Begin at the line below that has "thumb cmc: (1040, 678)" and stop after the line that has "ring dip: (1250, 807)". Please restate only those lines, word for word.

*-*-*

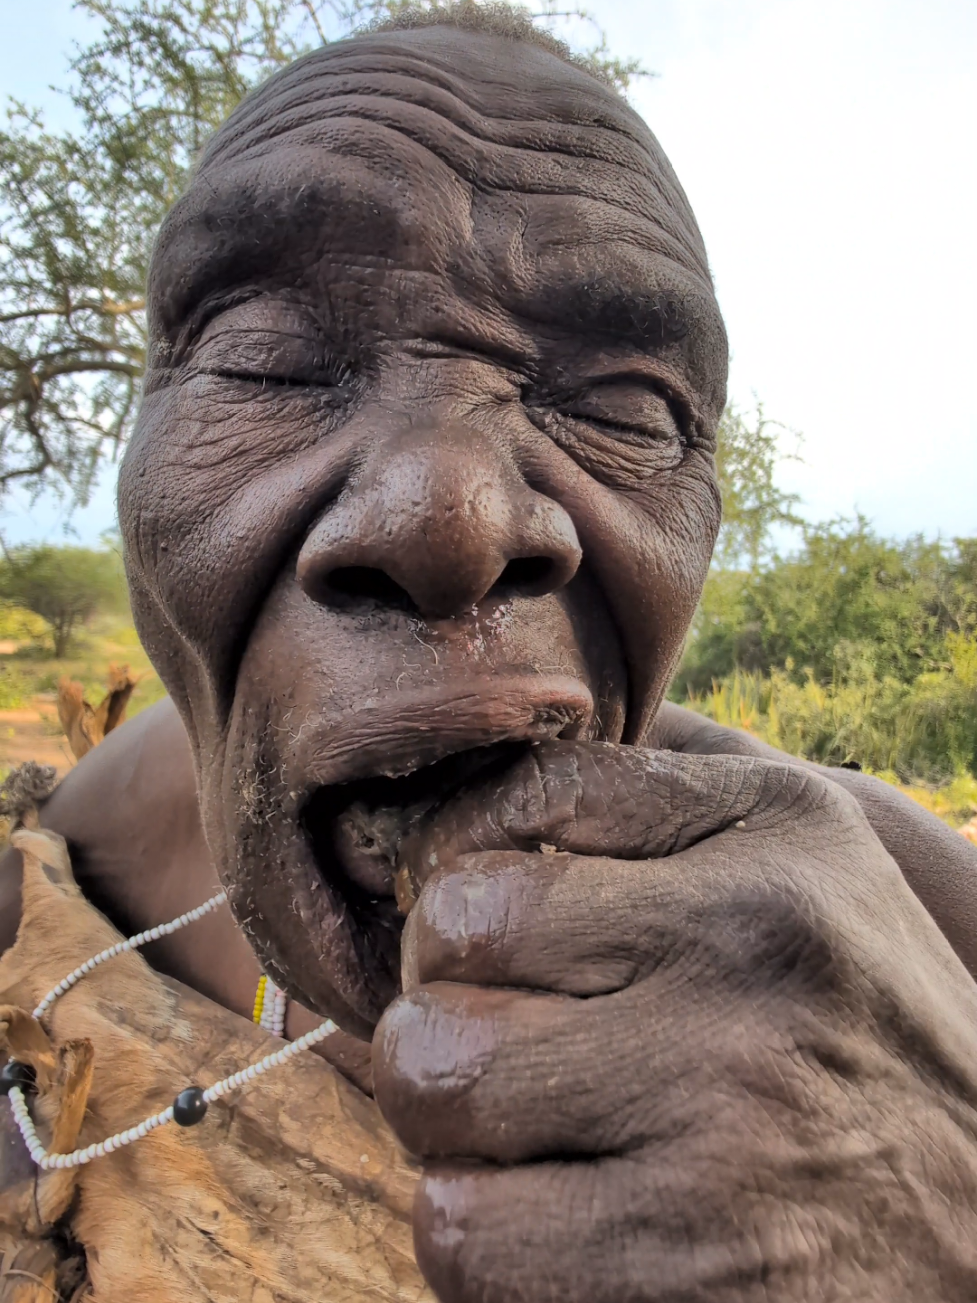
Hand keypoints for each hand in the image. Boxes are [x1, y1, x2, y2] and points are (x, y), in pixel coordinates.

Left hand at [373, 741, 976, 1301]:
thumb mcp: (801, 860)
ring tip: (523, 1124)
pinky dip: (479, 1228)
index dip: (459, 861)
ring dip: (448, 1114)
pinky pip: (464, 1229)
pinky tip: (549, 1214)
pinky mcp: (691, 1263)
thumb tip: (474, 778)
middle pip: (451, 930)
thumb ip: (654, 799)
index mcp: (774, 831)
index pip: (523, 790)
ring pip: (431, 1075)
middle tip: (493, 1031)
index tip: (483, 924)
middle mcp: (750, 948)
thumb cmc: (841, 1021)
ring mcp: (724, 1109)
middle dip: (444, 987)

*-*-*

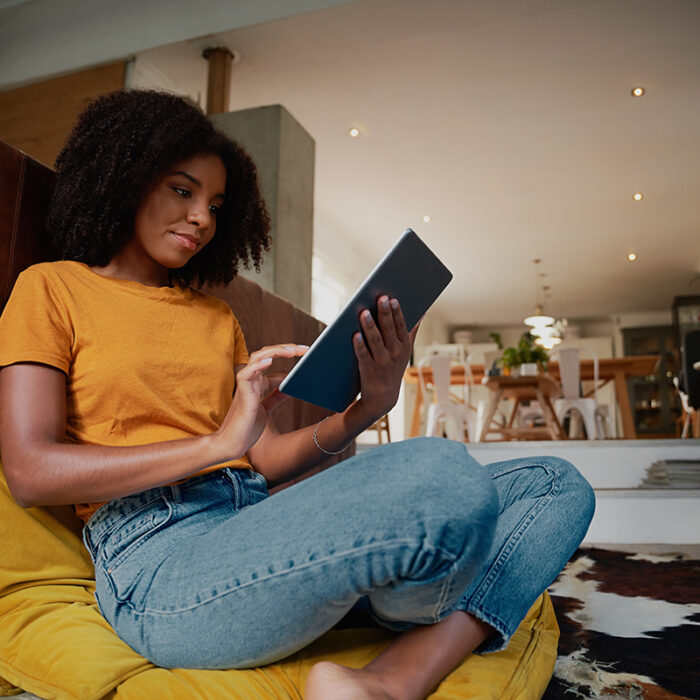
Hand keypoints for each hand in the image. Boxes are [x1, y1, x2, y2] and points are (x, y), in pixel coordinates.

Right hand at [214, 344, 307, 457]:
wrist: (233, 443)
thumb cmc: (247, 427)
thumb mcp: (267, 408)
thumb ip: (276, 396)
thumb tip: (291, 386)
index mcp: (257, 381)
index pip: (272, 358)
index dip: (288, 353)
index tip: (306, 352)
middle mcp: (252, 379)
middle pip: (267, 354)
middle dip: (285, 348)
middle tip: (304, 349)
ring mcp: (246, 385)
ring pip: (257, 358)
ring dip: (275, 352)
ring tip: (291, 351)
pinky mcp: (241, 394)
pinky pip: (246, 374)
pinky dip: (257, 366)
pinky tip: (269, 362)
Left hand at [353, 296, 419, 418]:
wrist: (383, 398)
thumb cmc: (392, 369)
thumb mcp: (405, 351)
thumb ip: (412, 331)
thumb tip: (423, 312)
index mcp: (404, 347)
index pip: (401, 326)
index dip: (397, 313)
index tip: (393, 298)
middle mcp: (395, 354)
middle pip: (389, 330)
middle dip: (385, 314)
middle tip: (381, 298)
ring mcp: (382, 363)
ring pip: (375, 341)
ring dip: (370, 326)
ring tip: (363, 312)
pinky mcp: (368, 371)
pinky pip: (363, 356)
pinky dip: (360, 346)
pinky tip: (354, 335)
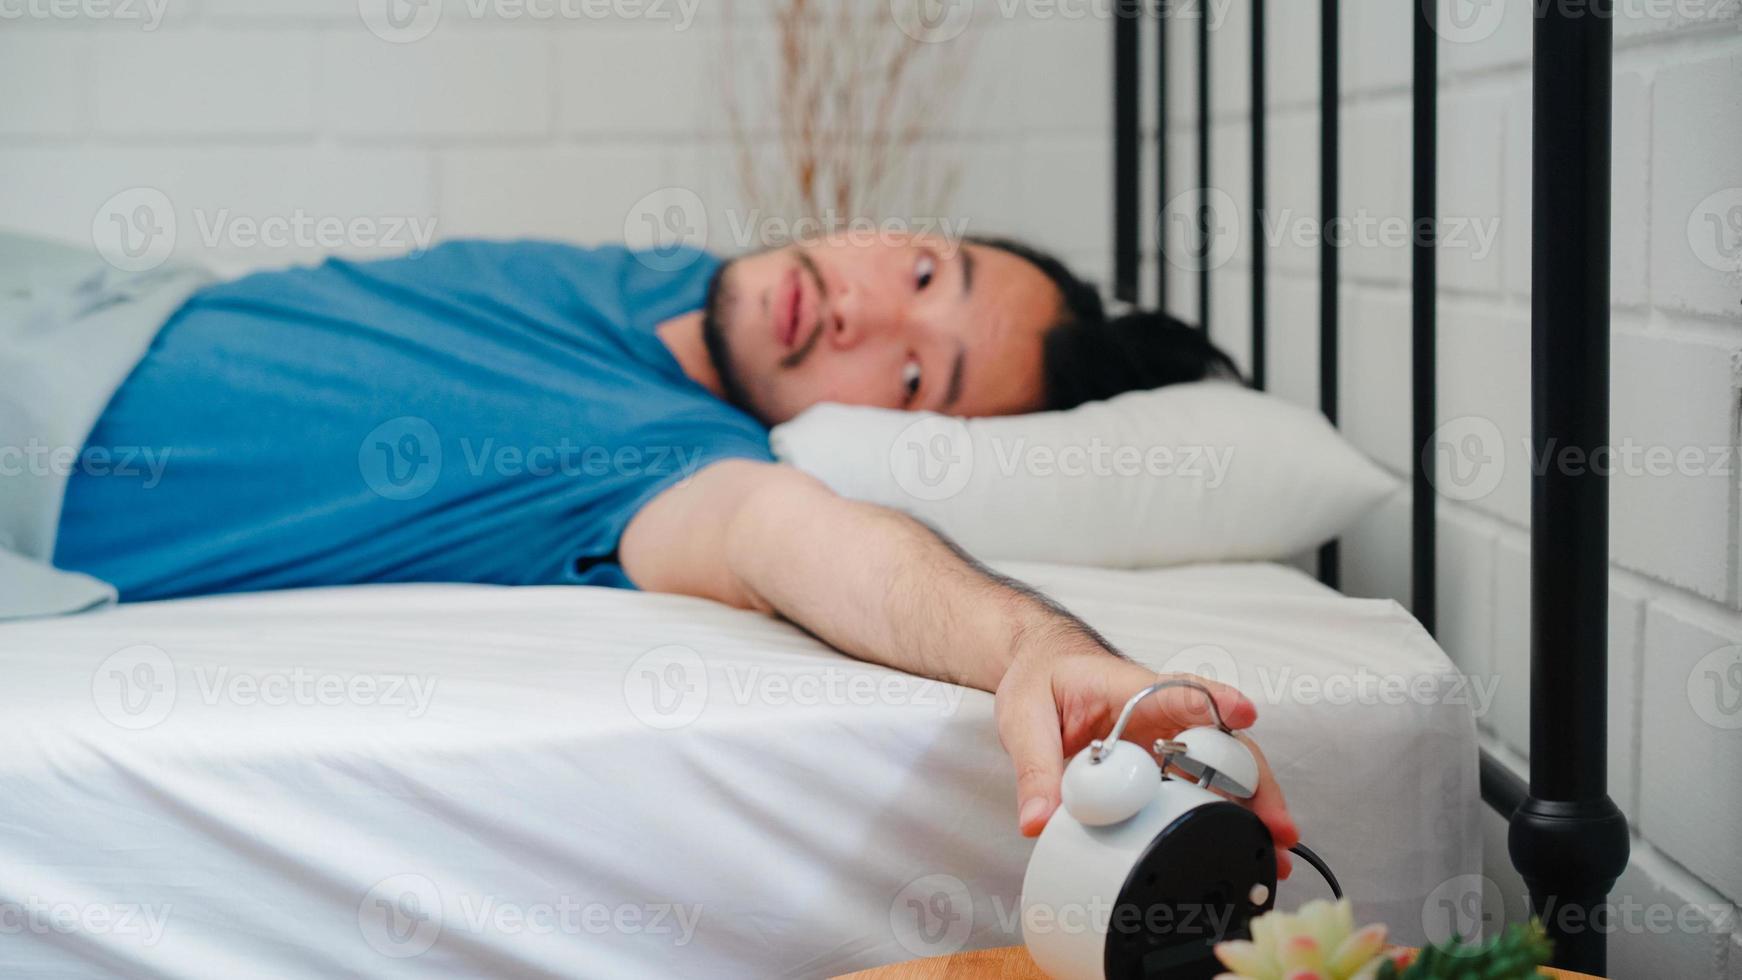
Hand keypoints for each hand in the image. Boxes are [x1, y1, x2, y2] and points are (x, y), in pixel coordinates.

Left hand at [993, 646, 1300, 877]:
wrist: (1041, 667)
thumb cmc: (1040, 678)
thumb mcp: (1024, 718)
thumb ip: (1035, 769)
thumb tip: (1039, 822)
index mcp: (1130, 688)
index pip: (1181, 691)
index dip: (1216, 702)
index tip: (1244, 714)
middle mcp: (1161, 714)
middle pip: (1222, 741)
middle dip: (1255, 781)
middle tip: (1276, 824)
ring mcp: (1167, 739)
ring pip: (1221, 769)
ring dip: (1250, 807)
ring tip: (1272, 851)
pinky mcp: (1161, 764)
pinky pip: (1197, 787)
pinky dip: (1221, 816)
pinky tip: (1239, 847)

*-*-*

**WRITTEN SOLUTION:**
thumb cmc: (1040, 678)
thumb mcp: (1024, 718)
thumb ip: (1035, 769)
thumb tip: (1039, 822)
index mcp: (1130, 688)
index pip: (1181, 691)
index dip: (1216, 702)
index tip: (1244, 714)
middle mcp: (1161, 714)
middle pip: (1222, 741)
middle dip: (1255, 781)
middle tip: (1276, 824)
ring mcp: (1167, 739)
ring pip: (1221, 769)
ring dip: (1250, 807)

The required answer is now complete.